§ **What is needed**
Only the closing stretch of the material is wanted: the line containing "gnificant for anyone" and every line after it, transcribed exactly.

§ **Records provided**
▼

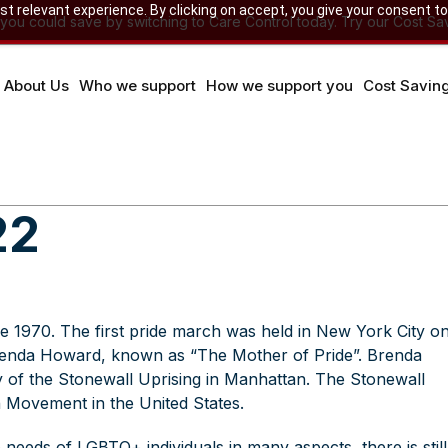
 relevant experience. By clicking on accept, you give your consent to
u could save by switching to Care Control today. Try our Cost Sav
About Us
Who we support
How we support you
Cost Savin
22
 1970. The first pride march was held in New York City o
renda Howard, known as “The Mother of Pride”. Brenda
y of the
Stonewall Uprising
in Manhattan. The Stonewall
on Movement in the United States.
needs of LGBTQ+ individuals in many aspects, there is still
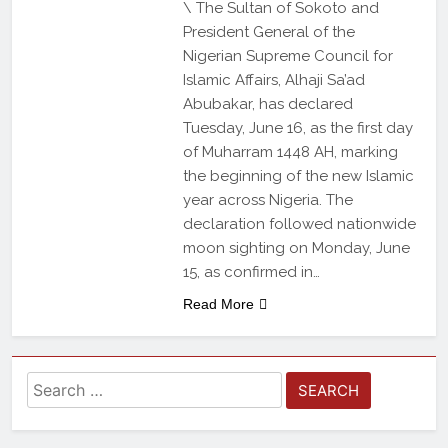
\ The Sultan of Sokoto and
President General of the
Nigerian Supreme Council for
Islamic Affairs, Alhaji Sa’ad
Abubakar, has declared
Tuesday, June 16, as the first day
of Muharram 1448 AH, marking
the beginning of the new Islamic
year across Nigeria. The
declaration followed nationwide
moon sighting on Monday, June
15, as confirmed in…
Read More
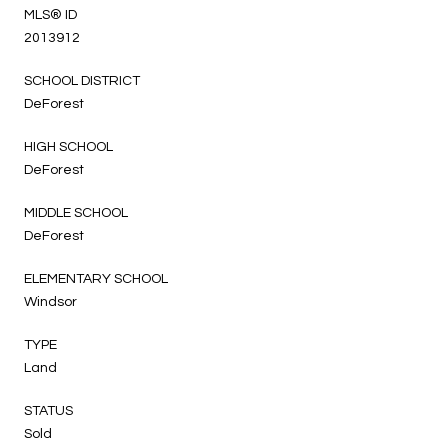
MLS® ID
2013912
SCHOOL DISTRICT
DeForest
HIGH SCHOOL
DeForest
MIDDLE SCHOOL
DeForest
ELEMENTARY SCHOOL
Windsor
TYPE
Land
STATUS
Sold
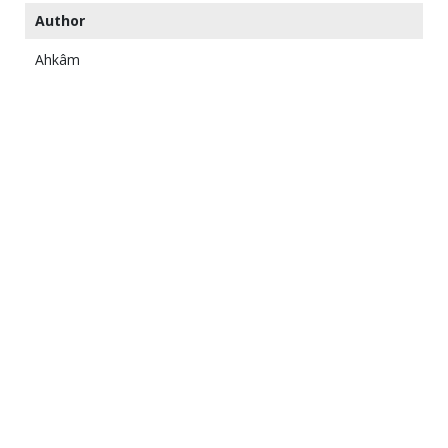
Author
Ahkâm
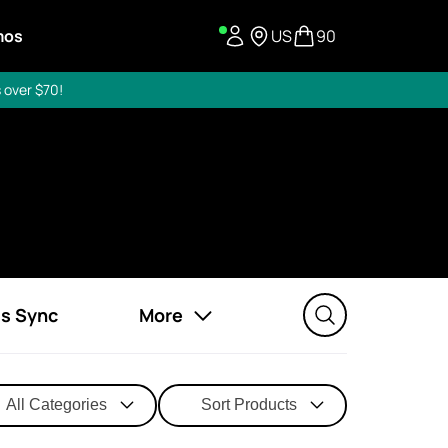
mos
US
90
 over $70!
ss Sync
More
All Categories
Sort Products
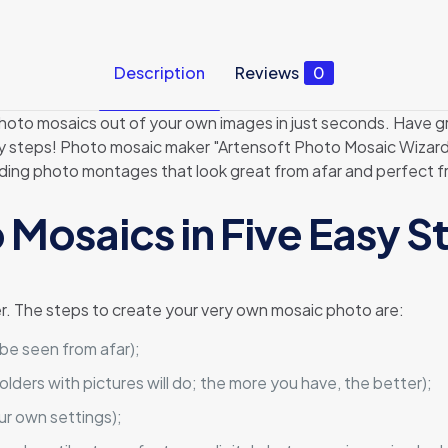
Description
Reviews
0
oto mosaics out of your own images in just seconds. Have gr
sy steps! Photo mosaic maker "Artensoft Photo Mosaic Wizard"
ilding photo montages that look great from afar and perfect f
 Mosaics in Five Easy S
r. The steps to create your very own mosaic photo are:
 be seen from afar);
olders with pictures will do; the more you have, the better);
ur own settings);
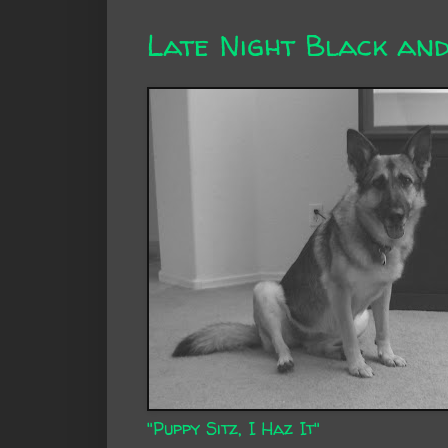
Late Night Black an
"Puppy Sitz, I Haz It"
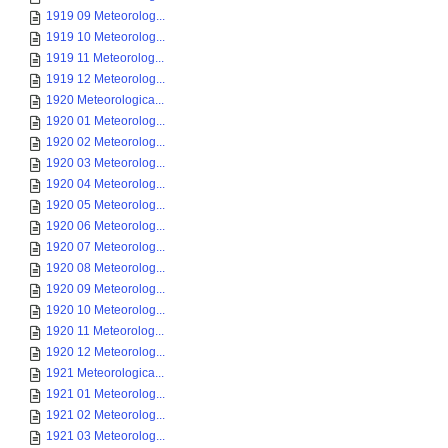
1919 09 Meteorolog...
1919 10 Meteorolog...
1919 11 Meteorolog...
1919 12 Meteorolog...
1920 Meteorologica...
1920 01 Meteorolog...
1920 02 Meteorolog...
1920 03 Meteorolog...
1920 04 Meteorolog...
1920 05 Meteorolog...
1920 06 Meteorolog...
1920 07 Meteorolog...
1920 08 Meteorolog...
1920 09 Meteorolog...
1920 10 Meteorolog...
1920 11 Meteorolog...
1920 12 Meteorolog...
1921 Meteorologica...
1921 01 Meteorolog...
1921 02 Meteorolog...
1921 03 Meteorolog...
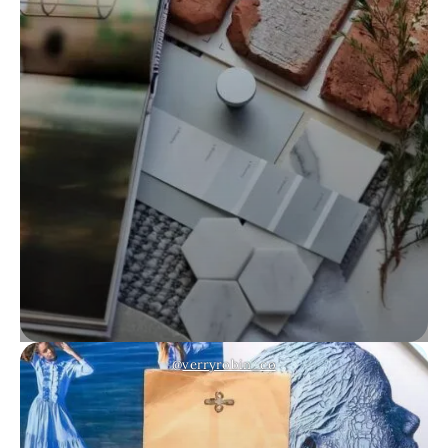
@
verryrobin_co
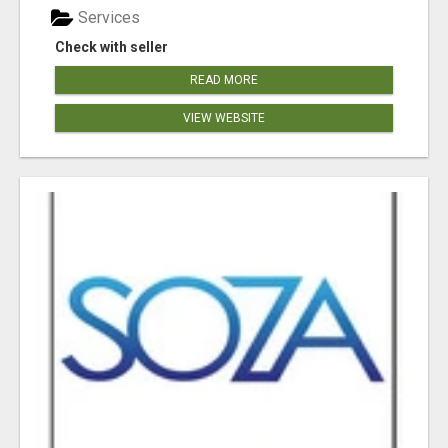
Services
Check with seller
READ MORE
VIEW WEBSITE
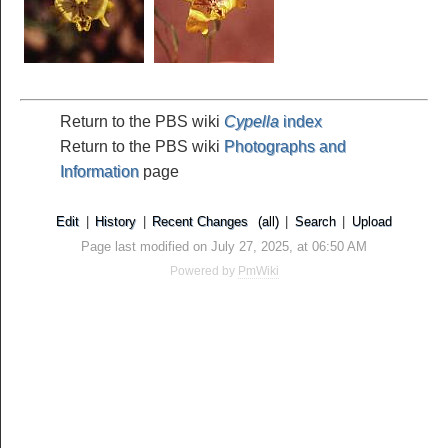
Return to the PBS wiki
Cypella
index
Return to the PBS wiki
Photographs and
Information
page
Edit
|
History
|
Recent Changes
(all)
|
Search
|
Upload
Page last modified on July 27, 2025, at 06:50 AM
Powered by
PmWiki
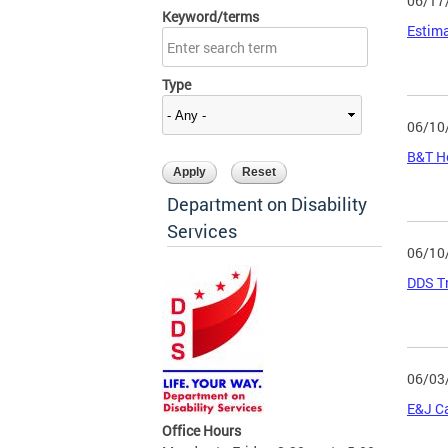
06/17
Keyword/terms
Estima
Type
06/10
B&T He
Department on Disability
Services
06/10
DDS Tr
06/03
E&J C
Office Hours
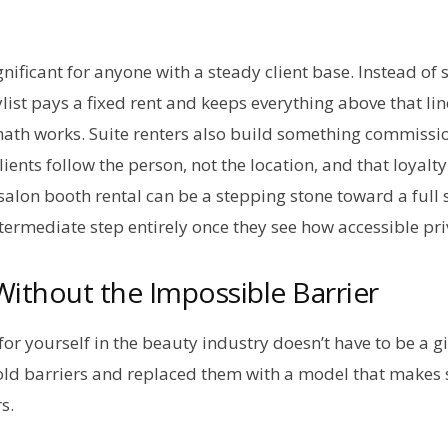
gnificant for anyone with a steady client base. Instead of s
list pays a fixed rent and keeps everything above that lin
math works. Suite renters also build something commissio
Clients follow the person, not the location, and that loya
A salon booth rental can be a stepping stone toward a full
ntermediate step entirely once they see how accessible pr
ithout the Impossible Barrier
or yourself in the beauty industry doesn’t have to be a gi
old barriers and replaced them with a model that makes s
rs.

▲

§ **Answer space**
gnificant for anyone with a steady client base. Instead of s
list pays a fixed rent and keeps everything above that lin
math works. Suite renters also build something commissio
Clients follow the person, not the location, and that loya
A salon booth rental can be a stepping stone toward a full
ntermediate step entirely once they see how accessible pr
ithout the Impossible Barrier
or yourself in the beauty industry doesn’t have to be a gi
old barriers and replaced them with a model that makes s
rs.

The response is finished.